Here is my process for optimizing my Wordle guesses. Yes it’s been done before, but I was bored and had a little too much time on my hands.
For those unfamiliar, Wordle is a simple browser game where the objective is to guess a certain five-letter word in 6 or fewer guesses. Feedback is given in the form of coloured tiles that indicate if each letter exists in the word (yellow), if the letter is in the word and in the correct spot (green), or if the letter is not in the word (grey). Wordle reached viral popularity in early 2022, during which it was sold to The New York Times and is now hosted on their site.

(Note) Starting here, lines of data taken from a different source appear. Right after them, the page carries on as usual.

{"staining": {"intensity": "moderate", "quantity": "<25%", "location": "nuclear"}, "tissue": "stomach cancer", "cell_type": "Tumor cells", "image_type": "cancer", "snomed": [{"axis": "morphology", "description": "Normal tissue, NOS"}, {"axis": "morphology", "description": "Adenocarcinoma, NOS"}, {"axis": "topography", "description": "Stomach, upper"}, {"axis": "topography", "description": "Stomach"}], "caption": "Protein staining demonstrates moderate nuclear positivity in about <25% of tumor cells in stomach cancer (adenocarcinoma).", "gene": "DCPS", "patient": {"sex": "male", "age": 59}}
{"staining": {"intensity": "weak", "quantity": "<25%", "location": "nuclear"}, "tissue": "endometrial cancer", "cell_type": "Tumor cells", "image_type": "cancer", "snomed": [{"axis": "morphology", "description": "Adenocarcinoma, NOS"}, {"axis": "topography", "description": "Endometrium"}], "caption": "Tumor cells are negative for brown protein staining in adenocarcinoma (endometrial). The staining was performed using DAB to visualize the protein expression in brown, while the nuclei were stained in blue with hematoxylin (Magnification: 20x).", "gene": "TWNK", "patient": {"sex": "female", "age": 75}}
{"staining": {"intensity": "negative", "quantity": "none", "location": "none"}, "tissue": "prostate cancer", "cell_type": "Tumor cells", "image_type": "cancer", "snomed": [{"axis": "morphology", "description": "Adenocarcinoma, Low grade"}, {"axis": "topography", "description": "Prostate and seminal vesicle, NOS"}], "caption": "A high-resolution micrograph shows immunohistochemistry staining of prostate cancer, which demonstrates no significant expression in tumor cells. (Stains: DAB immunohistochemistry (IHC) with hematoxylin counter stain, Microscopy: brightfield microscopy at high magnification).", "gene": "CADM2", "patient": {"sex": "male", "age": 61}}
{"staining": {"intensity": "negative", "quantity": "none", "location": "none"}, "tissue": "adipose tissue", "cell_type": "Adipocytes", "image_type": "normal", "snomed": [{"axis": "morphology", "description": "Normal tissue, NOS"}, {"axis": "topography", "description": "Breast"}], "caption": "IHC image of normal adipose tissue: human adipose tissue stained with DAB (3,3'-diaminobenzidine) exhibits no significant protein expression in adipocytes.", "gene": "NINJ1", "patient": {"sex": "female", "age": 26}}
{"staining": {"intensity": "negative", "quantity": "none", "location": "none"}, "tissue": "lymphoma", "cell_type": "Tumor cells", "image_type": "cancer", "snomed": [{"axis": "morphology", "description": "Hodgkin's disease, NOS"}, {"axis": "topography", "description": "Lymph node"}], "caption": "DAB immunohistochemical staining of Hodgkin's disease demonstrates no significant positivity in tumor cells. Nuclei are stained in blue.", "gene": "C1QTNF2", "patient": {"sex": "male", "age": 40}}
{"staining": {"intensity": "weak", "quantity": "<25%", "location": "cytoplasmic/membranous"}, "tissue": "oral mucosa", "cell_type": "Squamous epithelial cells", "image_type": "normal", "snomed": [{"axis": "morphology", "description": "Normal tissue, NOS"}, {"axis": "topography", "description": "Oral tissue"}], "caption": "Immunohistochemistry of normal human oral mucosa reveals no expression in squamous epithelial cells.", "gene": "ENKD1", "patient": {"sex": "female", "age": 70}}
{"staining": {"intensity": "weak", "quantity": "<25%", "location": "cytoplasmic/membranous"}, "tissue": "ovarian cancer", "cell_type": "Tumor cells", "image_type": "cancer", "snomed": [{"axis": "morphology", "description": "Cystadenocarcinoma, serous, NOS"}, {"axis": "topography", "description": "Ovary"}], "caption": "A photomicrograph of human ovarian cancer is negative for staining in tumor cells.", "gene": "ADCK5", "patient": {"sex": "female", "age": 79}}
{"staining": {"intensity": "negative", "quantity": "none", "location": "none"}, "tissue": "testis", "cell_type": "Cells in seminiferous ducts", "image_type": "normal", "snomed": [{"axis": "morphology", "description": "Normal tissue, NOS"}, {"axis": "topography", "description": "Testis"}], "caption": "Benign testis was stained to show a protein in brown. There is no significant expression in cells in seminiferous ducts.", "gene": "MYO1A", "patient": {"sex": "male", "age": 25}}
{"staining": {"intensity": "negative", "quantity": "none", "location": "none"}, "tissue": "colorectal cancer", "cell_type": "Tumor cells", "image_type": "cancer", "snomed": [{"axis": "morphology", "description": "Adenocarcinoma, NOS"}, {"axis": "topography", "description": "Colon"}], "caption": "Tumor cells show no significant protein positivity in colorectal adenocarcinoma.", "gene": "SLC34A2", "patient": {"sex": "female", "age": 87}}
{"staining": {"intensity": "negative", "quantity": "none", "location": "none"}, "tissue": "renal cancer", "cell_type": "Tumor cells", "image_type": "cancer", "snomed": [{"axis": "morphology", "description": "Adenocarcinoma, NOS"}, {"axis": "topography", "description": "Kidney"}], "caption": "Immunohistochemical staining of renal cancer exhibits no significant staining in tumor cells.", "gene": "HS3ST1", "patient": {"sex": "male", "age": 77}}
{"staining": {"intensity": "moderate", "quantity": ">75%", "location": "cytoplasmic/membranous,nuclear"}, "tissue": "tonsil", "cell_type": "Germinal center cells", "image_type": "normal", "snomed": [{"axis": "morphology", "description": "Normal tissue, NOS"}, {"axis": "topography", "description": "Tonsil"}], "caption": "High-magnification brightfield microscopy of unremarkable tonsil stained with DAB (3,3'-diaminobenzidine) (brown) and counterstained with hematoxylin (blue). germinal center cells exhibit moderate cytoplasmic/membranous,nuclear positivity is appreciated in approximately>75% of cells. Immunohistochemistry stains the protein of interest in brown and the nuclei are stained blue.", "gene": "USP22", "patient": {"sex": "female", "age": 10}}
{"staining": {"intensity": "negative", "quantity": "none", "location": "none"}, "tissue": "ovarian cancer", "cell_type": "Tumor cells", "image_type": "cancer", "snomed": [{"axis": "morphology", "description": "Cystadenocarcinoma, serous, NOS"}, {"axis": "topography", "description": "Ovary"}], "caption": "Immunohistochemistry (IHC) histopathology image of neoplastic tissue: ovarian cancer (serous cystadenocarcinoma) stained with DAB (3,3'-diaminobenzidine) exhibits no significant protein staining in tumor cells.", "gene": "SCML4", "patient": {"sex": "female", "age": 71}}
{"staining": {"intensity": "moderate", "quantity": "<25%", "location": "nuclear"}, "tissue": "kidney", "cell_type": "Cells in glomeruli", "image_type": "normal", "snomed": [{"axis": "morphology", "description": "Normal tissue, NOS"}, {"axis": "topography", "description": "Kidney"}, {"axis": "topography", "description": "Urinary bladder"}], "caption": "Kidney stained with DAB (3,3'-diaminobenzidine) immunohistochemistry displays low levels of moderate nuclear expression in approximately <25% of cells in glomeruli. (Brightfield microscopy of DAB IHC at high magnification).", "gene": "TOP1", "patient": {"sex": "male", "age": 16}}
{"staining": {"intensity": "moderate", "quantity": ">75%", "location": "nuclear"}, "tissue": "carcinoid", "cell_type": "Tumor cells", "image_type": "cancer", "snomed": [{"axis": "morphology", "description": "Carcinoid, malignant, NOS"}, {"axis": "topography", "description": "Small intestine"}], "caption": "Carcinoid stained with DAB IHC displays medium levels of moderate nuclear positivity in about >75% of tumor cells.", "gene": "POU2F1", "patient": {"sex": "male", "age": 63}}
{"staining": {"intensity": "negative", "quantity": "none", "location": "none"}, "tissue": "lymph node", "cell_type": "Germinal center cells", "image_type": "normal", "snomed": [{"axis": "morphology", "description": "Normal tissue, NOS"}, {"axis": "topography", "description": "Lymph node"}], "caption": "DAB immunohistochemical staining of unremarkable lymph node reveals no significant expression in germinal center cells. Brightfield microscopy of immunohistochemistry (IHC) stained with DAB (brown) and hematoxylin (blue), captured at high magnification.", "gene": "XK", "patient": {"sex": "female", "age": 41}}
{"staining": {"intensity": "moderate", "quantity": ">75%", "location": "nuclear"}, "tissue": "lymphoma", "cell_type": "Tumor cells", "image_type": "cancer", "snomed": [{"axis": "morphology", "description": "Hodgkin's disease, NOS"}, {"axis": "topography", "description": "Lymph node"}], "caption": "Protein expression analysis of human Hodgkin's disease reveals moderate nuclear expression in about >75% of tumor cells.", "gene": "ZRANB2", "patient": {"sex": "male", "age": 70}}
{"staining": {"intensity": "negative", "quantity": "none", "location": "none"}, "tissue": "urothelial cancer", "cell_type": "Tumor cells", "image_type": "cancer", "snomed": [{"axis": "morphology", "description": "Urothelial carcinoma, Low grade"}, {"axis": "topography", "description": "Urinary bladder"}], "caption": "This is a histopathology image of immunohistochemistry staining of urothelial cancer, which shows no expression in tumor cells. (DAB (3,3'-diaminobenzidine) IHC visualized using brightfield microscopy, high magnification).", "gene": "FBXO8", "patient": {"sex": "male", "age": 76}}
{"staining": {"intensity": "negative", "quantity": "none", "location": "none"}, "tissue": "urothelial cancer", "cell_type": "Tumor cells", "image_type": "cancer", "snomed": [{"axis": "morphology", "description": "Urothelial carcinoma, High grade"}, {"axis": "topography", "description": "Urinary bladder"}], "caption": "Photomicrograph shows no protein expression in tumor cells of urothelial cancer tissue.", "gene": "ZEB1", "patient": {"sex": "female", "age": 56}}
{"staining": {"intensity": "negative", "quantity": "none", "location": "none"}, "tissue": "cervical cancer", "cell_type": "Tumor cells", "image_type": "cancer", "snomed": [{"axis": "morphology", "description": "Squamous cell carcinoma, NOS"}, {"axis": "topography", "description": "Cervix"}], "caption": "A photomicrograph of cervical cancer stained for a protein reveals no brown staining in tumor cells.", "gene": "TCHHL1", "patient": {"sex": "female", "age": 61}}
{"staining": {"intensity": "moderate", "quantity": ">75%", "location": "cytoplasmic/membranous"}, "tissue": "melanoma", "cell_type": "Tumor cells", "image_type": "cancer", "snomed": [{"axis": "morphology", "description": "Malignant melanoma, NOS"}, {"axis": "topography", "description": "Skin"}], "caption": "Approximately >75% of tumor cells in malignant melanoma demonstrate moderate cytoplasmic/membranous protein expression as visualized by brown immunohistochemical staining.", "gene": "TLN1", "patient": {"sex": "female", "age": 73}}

My initial approach to playing Wordle was to begin each game with a guess that contained mostly vowels. “OUIJA” was my favored pick for a long time, but it was flawed in a few ways: 1) J is not a common letter, 2) the order of letters was not ideal; there are only a small number of five-letter words that begin with O, for example, and 3) the presence of vowels is only one step in determining the word, and may not be the best approach. My approach then shifted to determining which words had the highest probability of having letters in the correct spots.
I downloaded a text file from here that contained a list of the most common English words based on a database of TV and movie scripts. I extracted the five-letter words, excluding words that ended in “s”, “ed”, or “ing”, as these were most likely plurals, past tense, or present participles, respectively. (In hindsight, I may have lost some valid words, such as “OASIS”, due to this naïve filtering rule, but I am making the assumption that these cases are rare.) After this step, I had 1417 valid five-letter words.
Then I wrote a Python script that counted the number of occurrences of each letter in each spot. The result looked like this:
I went back to my list of 1417 words and iterated through them again, assigning scores to them based on the occurrence of each of their letters in that particular spot. I sorted the words by their score and exported the results to a .csv file.
It appears that “SLATE” has the most common letters, and therefore has the highest probability of returning green-tiled letters when used as a first guess. But this is just one word, and unless you’re feeling lucky, you’re still a few steps away from being able to guess the actual word. So we need to go deeper.
What if we consider two words, each with unique letters? So for example, let’s take “SLATE” and go down the list of words, searching for the first word that does not share any letters with “SLATE”. Our answer is “CORNY”, with a score of 765 and a combined score of 1722. But is this the best two-word combination? I ran another Python script that calculated combined scores for each two-word combination with unique letters. Here are the results:
The top two-word combination was “CRATE” and “SHINY”. Based on this, I could see that my initial assumption about vowels was likely correct: using as many vowels as possible was not the ideal approach, at least statistically. Using these two words as opening guesses would ideally put me in a good spot to guess the rest of the letters.
Hey, did you guys know that you can play more than one Wordle at once? Like Quordle, where you play 4 Wordles at once? Or Octordle, with 8 Wordles? Or even Sedecordle, with 16 Wordles?
We need to go even deeper. Let’s check out what the best 3-word and 4-word combinations look like.
When calculating the 4-word combinations, I was beginning to run out of words that each had unique letters. That led me to wonder if there was another combination where some letters were reused that was ultimately more optimal than the combinations shown above. But at this point, it was around 2 am, so I decided to save those thoughts for another time.
I’ll be trying out these word combinations in my Wordle/Quordle/Octordle/Sedecordle games in the near future, hopefully with some success. Feel free to try them out as well and let me know how your games go!